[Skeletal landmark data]
--------------------------------------------------

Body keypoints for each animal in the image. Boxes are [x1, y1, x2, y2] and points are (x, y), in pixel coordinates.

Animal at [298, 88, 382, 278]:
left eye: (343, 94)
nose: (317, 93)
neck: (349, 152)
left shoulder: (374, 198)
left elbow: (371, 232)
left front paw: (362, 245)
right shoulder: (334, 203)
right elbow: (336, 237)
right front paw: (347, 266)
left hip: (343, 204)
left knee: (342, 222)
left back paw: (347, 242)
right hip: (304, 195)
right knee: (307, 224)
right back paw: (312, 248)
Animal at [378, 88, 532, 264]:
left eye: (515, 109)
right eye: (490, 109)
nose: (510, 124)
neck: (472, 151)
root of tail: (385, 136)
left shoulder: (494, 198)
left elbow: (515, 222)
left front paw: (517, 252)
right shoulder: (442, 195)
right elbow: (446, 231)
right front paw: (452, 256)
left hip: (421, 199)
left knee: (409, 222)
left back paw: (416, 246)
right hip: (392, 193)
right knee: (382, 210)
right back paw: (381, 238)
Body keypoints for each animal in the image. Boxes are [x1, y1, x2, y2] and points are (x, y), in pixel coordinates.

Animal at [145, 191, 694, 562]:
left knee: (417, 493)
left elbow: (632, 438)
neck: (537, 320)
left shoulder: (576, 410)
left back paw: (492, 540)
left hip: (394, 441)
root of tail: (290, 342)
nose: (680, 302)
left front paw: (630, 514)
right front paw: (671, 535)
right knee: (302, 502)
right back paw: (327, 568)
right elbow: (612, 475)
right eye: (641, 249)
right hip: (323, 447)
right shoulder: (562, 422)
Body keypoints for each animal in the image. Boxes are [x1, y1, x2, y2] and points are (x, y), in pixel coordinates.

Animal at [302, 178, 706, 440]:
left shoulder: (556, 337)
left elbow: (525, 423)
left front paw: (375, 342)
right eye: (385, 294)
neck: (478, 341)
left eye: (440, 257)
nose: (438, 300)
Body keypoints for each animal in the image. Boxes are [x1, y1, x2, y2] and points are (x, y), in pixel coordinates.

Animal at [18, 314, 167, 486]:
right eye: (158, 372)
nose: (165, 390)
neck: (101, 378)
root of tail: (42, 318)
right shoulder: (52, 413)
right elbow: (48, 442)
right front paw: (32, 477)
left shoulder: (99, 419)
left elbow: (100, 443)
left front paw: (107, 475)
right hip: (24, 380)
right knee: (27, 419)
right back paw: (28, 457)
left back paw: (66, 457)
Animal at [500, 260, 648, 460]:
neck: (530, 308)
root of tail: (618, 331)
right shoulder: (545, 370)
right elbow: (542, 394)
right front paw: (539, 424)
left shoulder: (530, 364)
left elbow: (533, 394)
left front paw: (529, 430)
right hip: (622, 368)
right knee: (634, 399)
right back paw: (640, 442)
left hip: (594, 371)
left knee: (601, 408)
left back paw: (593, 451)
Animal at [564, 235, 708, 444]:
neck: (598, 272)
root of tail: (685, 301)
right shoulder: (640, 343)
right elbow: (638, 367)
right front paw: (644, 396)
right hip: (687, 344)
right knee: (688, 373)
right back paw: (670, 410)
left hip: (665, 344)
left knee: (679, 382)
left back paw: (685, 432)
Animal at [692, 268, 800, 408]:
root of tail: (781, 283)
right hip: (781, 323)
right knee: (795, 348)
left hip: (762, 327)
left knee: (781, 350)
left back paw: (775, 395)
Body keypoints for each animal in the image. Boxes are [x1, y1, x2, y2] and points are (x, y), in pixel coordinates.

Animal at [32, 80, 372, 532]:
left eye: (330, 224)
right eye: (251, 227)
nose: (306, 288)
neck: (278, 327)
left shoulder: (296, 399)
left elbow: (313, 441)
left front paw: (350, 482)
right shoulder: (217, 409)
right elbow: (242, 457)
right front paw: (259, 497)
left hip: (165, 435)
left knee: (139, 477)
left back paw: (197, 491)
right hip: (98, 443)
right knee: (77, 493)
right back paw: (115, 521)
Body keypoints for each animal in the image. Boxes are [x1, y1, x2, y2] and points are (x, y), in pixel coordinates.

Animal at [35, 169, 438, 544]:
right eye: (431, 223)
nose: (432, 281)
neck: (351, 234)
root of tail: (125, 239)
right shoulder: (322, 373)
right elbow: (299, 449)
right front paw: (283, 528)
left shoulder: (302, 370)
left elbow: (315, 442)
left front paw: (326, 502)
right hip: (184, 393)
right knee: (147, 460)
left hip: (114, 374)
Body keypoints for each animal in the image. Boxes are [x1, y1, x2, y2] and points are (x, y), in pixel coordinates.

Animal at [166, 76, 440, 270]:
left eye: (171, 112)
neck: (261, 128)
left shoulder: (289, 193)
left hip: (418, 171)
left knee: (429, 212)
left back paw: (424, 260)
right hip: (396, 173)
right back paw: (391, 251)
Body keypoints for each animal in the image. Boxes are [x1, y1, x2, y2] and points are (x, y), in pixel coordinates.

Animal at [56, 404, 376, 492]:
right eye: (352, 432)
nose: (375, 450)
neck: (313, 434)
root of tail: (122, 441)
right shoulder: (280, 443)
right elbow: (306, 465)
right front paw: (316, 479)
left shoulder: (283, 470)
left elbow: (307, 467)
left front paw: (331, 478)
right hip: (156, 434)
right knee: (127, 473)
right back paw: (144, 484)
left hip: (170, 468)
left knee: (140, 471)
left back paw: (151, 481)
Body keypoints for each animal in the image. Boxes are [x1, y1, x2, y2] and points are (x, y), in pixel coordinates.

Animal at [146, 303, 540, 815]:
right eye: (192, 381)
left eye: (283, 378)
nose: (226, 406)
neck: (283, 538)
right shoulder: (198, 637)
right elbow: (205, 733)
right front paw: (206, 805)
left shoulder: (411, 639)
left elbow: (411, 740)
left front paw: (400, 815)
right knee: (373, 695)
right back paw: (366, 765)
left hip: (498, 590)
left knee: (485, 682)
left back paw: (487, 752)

--------------------------------------------------

EXERCISE - Please give again the lines above between the line holding "right knee: (307, 224)" and the line holding "left back paw: (416, 246)", inclusive, exactly as they are and with nothing added.

WRITTEN ANSWER -
right knee: (307, 224)
right back paw: (312, 248)
Animal at [378, 88, 532, 264]:
left eye: (515, 109)
right eye: (490, 109)
nose: (510, 124)
neck: (472, 151)
root of tail: (385, 136)
left shoulder: (494, 198)
left elbow: (515, 222)
left front paw: (517, 252)
right shoulder: (442, 195)
right elbow: (446, 231)
right front paw: (452, 256)
left hip: (421, 199)
left knee: (409, 222)
left back paw: (416, 246)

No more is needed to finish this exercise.